WHAT THE TASK ASKS: Leaving the pictures out, print the lines from the first line of the listing through the line containing "今日、5月25日はグーフィーの", exactly as they read, and no others.

INFORMATION SUPPLIED:
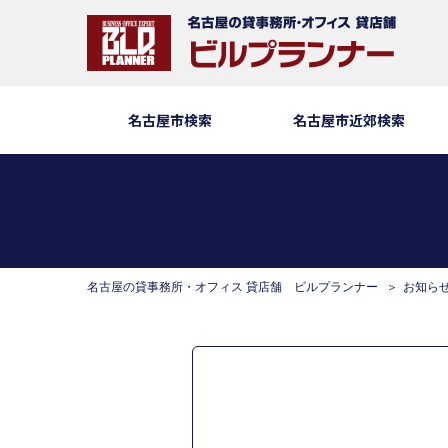
名古屋市検索
名古屋市近郊検索
名古屋の貸事務所・オフィス 貸店舗 ビルプランナー
お知ら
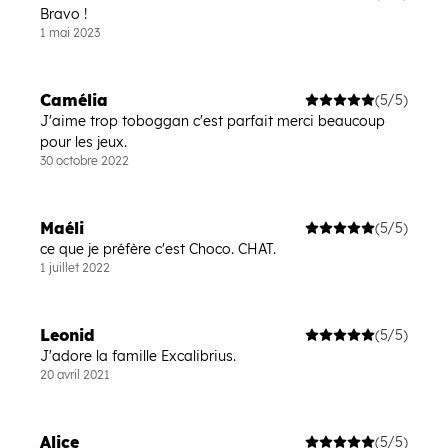
Bravo !
1 mai 2023
Camélia
(5/5)
J'aime trop toboggan c'est parfait merci beaucoup
pour les jeux.
30 octobre 2022
Maéli
(5/5)
ce que je préfère c'est Choco. CHAT.
1 juillet 2022
Leonid
(5/5)
J'adore la famille Excalibrius.
20 avril 2021
Alice
(5/5)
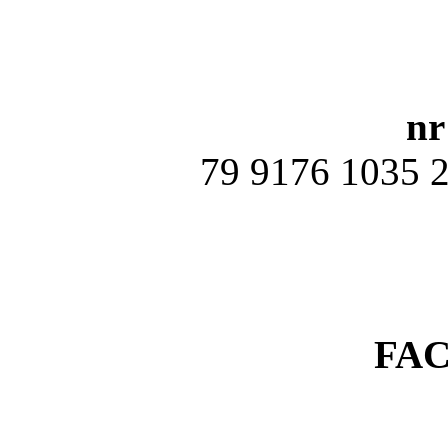
nr
79 9176 1035 
FA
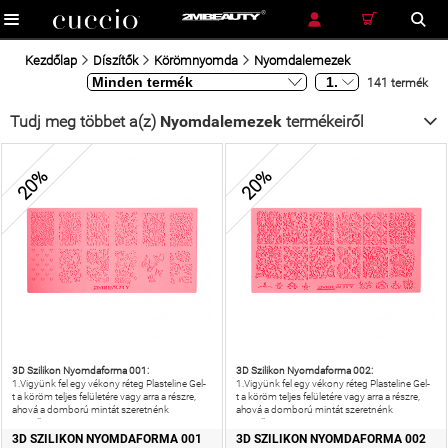
RÉSZLETES KERESÉS
KERESÉS
Kezdőlap
Díszítők
Körömnyomda
Nyomdalemezek
141 termék
Tudj meg többet a(z)
Nyomdalemezek
termékeiről
20%
20%
3D Szilikon Nyomdaforma 001:
3D Szilikon Nyomdaforma 002:
1.Vigyünk fel egy vékony réteg Plasteline Gel-
1.Vigyünk fel egy vékony réteg Plasteline Gel-
t a köröm teljes felületére vagy arra a részre,
t a köröm teljes felületére vagy arra a részre,
ahová a domború mintát szeretnénk
ahová a domború mintát szeretnénk
megalkotni.2.
megalkotni.2.
3D SZILIKON NYOMDAFORMA 001
3D SZILIKON NYOMDAFORMA 002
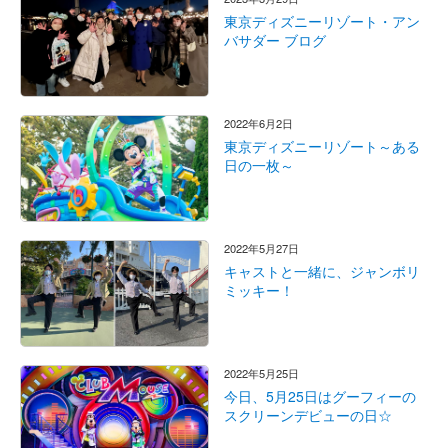
東京ディズニーリゾート・アン
バサダー ブログ
2022年6月2日
東京ディズニーリゾート～ある
日の一枚～
2022年5月27日
キャストと一緒に、ジャンボリ
ミッキー！
2022年5月25日
今日、5月25日はグーフィーの
スクリーンデビューの日☆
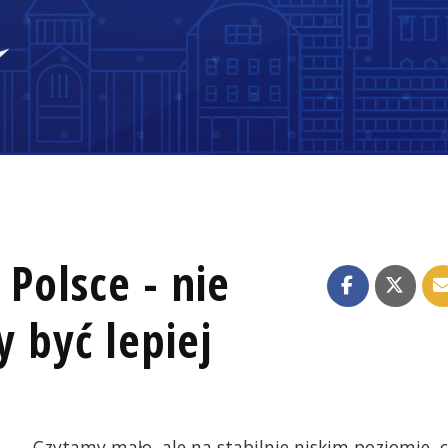
 Polsce - nie
y być lepiej
Czytamy mało, ale na stabilnie niskim poziomie, 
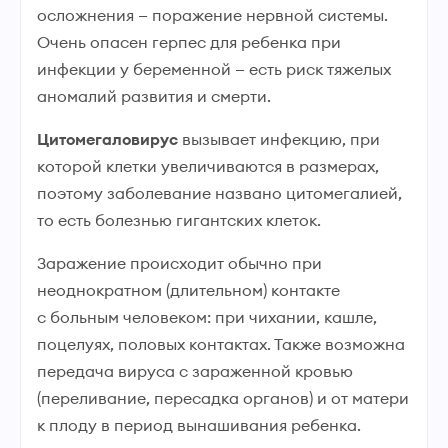
осложнения — поражение нервной системы.
Очень опасен герпес для ребенка при
инфекции у беременной — есть риск тяжелых
аномалий развития и смерти.
Цитомегаловирус
вызывает инфекцию, при
которой клетки увеличиваются в размерах,
поэтому заболевание названо цитомегалией,
то есть болезнью гигантских клеток.
Заражение происходит обычно при
неоднократном (длительном) контакте
с больным человеком: при чихании, кашле,
поцелуях, половых контактах. Также возможна
передача вируса с зараженной кровью
(переливание, пересадка органов) и от матери
к плоду в период вынашивания ребенка.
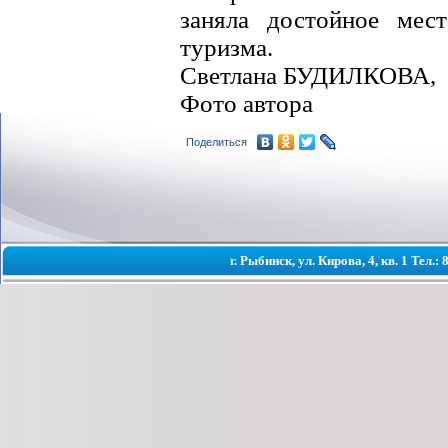
заняла достойное мес
туризма.
Светлана БУДИЛКОВА,
Фото автора
Поделиться
г. Рыбинск, ул. Кирова, 4, кв. 1 Тел.:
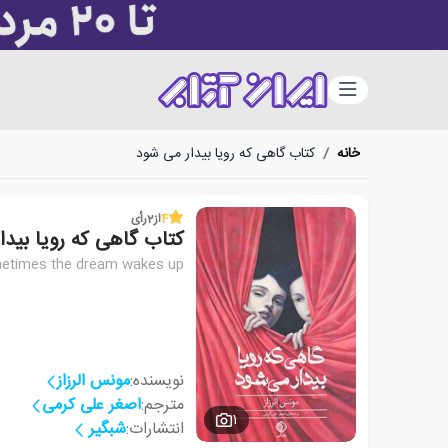
دسته‌بندی
خانه
/
کتاب گاهی که رویا بیدار می شود
4
از
2
رأی
کتاب گاهی که رویا بیدا
etimes the dream wakes up
نویسنده:
مونس الرزاز
مترجم:
اصغر علی کرمی
1
انتشارات:
شبگیر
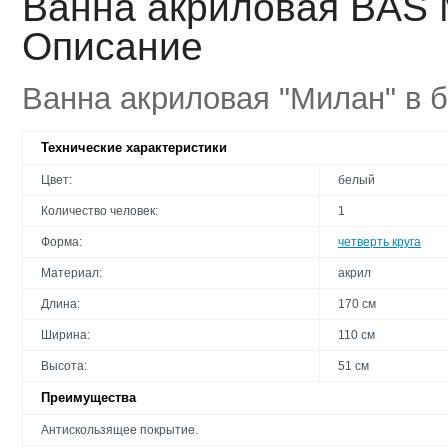
Ванна акриловая BAS 
Описание
Ванна акриловая "Милан" в 
Технические характеристики
Цвет:
белый
Количество человек:
1
Форма:
четверть круга
Материал:
акрил
Длина:
170 см
Ширина:
110 см
Высота:
51 см
Преимущества
Антискользящее покрытие.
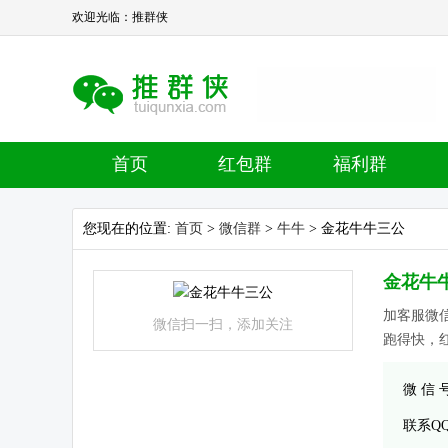
欢迎光临：推群侠
首页
红包群
福利群
您现在的位置:
首页
>
微信群
>
牛牛
> 金花牛牛三公
金花牛
加客服微信
微信扫一扫，添加关注
跑得快，红
微 信
联系Q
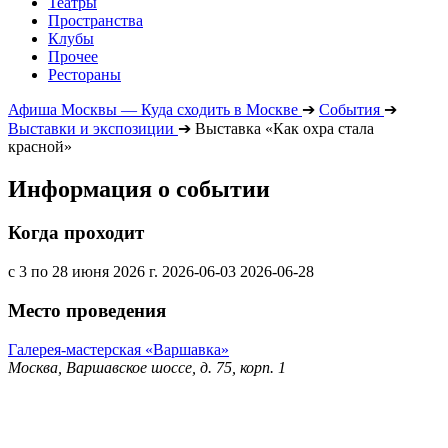
Театры
Пространства
Клубы
Прочее
Рестораны
Афиша Москвы — Куда сходить в Москве
➔
События
➔
Выставки и экспозиции
➔
Выставка «Как охра стала
красной»
Информация о событии
Когда проходит
с 3 по 28 июня 2026 г.
2026-06-03
2026-06-28
Место проведения
Галерея-мастерская «Варшавка»
Москва, Варшавское шоссе, д. 75, корп. 1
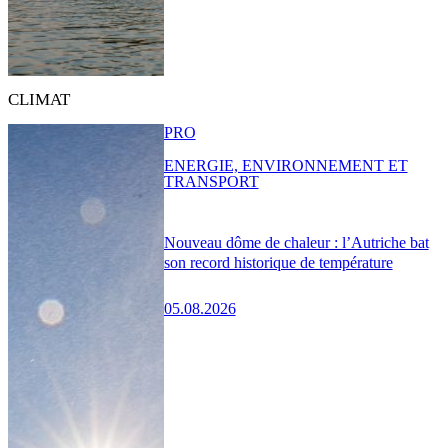
CLIMAT
PRO
ENERGIE, ENVIRONNEMENT ET
TRANSPORT
Nouveau dôme de chaleur : l’Autriche bat
son record historique de température
05.08.2026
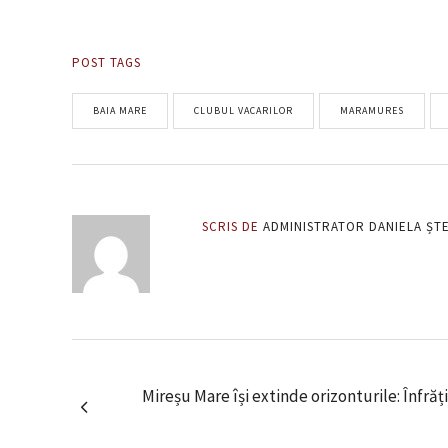
POST TAGS
BAIA MARE
CLUBUL VACARILOR
MARAMURES
SCRIS DE
ADMINISTRATOR DANIELA ȘT
Mireșu Mare își extinde orizonturile: Înfrăți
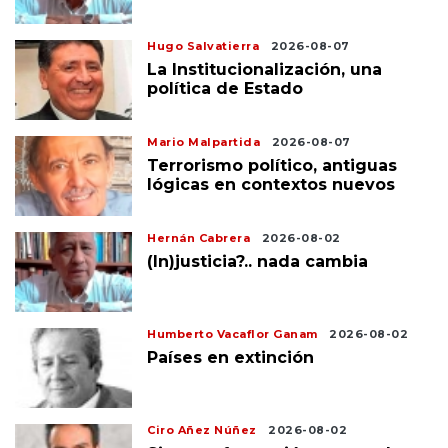
Hugo Salvatierra
2026-08-07
La Institucionalización, una
política de Estado
Mario Malpartida
2026-08-07
Terrorismo político, antiguas
lógicas en contextos nuevos
Hernán Cabrera
2026-08-02
(In)justicia?.. nada cambia
Humberto Vacaflor Ganam
2026-08-02
Países en extinción
Ciro Añez Núñez
2026-08-02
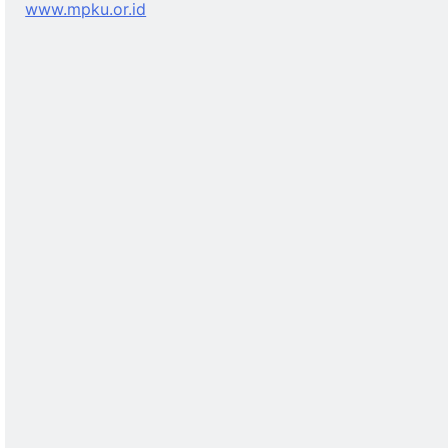
www.mpku.or.id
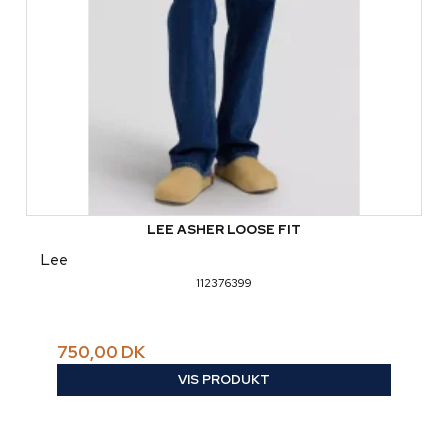
LEE ASHER LOOSE FIT
Lee
112376399
750,00 DK
VIS PRODUKT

YOUR SOLUTION:
名古屋市検索
名古屋市近郊検索
名古屋の貸事務所・オフィス 貸店舗 ビルプランナー
お知ら
Bravo !
1 mai 2023
Camélia
(5/5)
J'aime trop toboggan c'est parfait merci beaucoup
pour les jeux.
30 octobre 2022
Maéli
(5/5)
ce que je préfère c'est Choco. CHAT.
1 juillet 2022
Leonid
(5/5)
J'adore la famille Excalibrius.
20 avril 2021
Alice
(5/5)
nr
79 9176 1035 
FA
RÉSZLETES KERESÉS
KERESÉS
Kezdőlap
Díszítők
Körömnyomda
Nyomdalemezek
141 termék
Tudj meg többet a(z)
Nyomdalemezek
termékeiről
20%
20%
3D Szilikon Nyomdaforma 001:
3D Szilikon Nyomdaforma 002:
1.Vigyünk fel egy vékony réteg Plasteline Gel-
1.Vigyünk fel egy vékony réteg Plasteline Gel-
t a köröm teljes felületére vagy arra a részre,
t a köröm teljes felületére vagy arra a részre,
ahová a domború mintát szeretnénk
ahová a domború mintát szeretnénk
megalkotni.2.
megalkotni.2.
3D SZILIKON NYOMDAFORMA 001
3D SZILIKON NYOMDAFORMA 002
東京ディズニーリゾート・アン
バサダー ブログ
2022年6月2日
東京ディズニーリゾート～ある
日の一枚～
2022年5月27日
キャストと一緒に、ジャンボリ
ミッキー！
2022年5月25日
今日、5月25日はグーフィーの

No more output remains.